▸ **EXCERPTED RECORDS**:
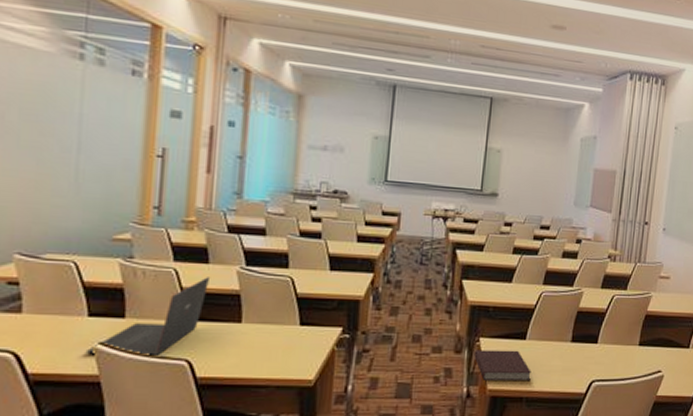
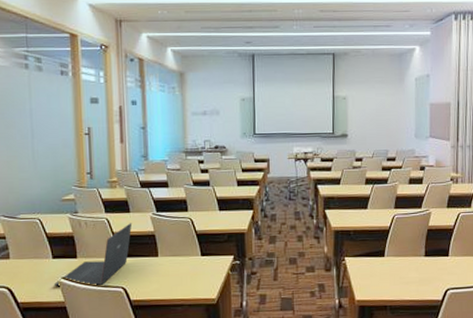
notebook: present [474,350,531,382] -> none [341,266,392,293]

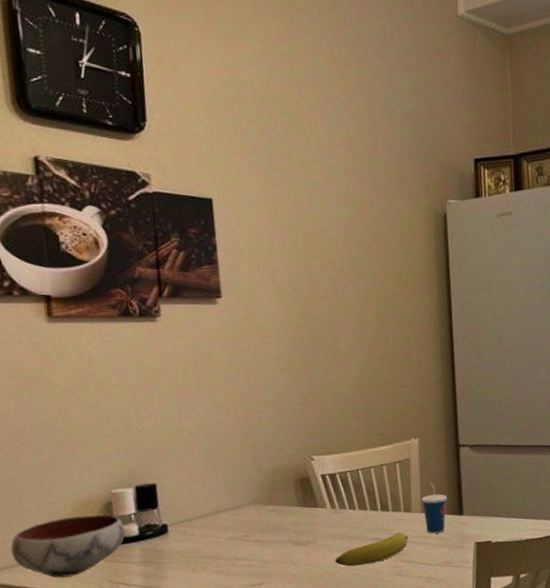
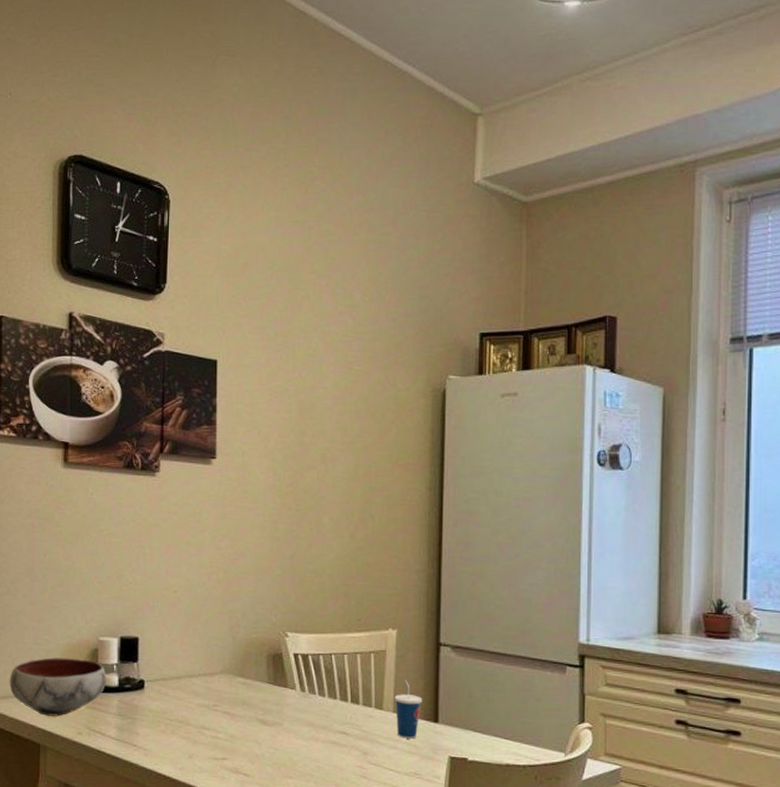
banana: present [335,532,408,567] -> none [299,730,377,759]

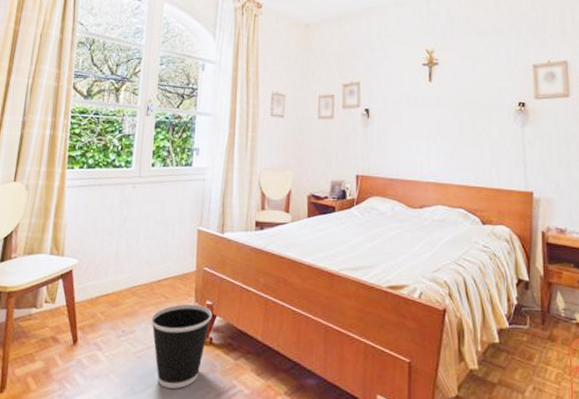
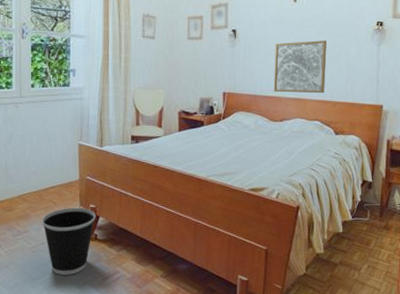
wall art: none [410,121,467,178] -> present [273,40,327,94]

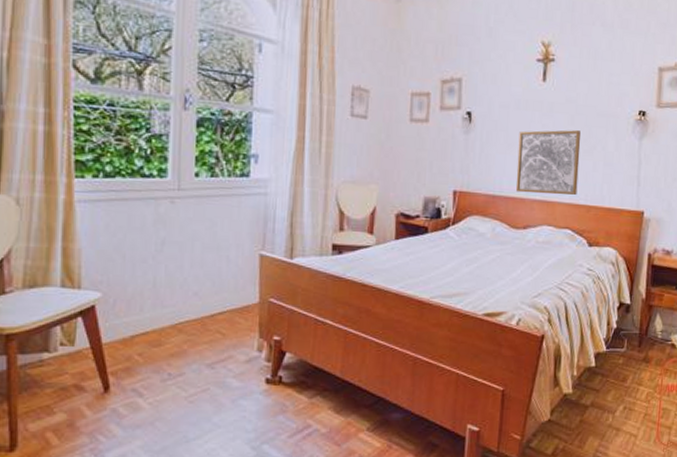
wastebasket: present [41,207,96,275] -> none [204,340,282,433]

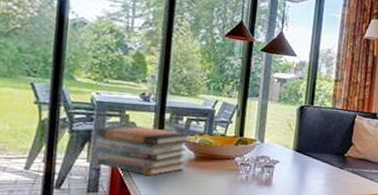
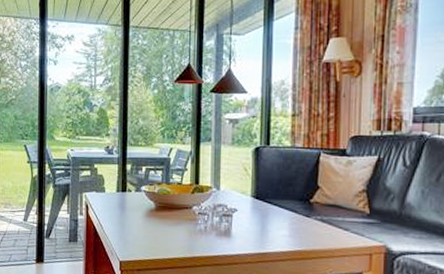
book stack: present [94,125,191,176] -> none [72,177,151,227]

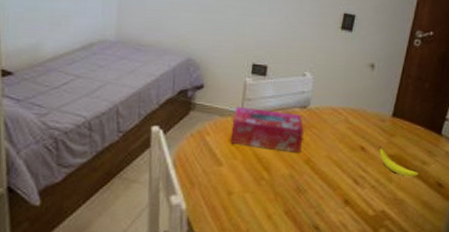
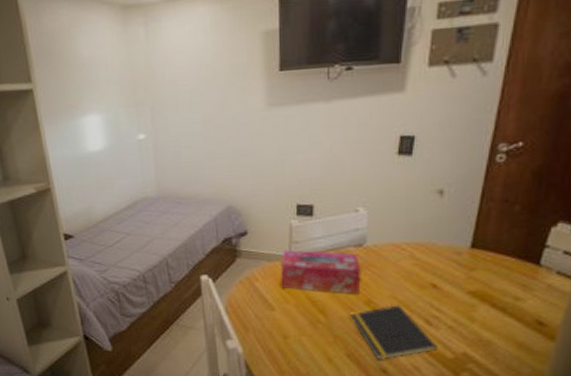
notepad: none [291,164,362,217] -> present [351,305,437,360]
banana: present [378,147,419,177] -> none [455,283,510,315]

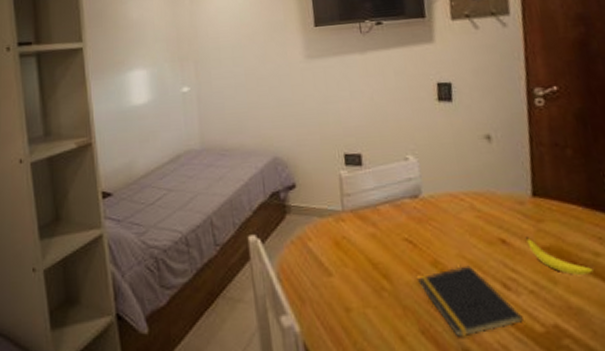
tissue box: present [281,250,361,294] -> none [334,204,424,253]
banana: none [455,283,510,315] -> present [525,237,594,275]

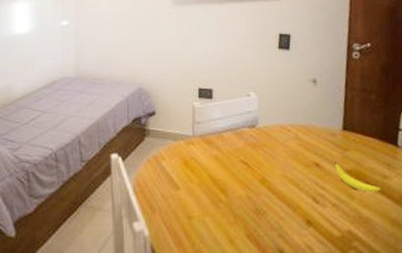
notepad: present [418,265,524,338] -> none [248,183,326,241]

▸ **TASK STATEMENT**: Find and copy each line above holding "notepad".

▸ **EXERCISE OUTPUT**:
notepad: none [291,164,362,217] -> present [351,305,437,360]
notepad: present [418,265,524,338] -> none [248,183,326,241]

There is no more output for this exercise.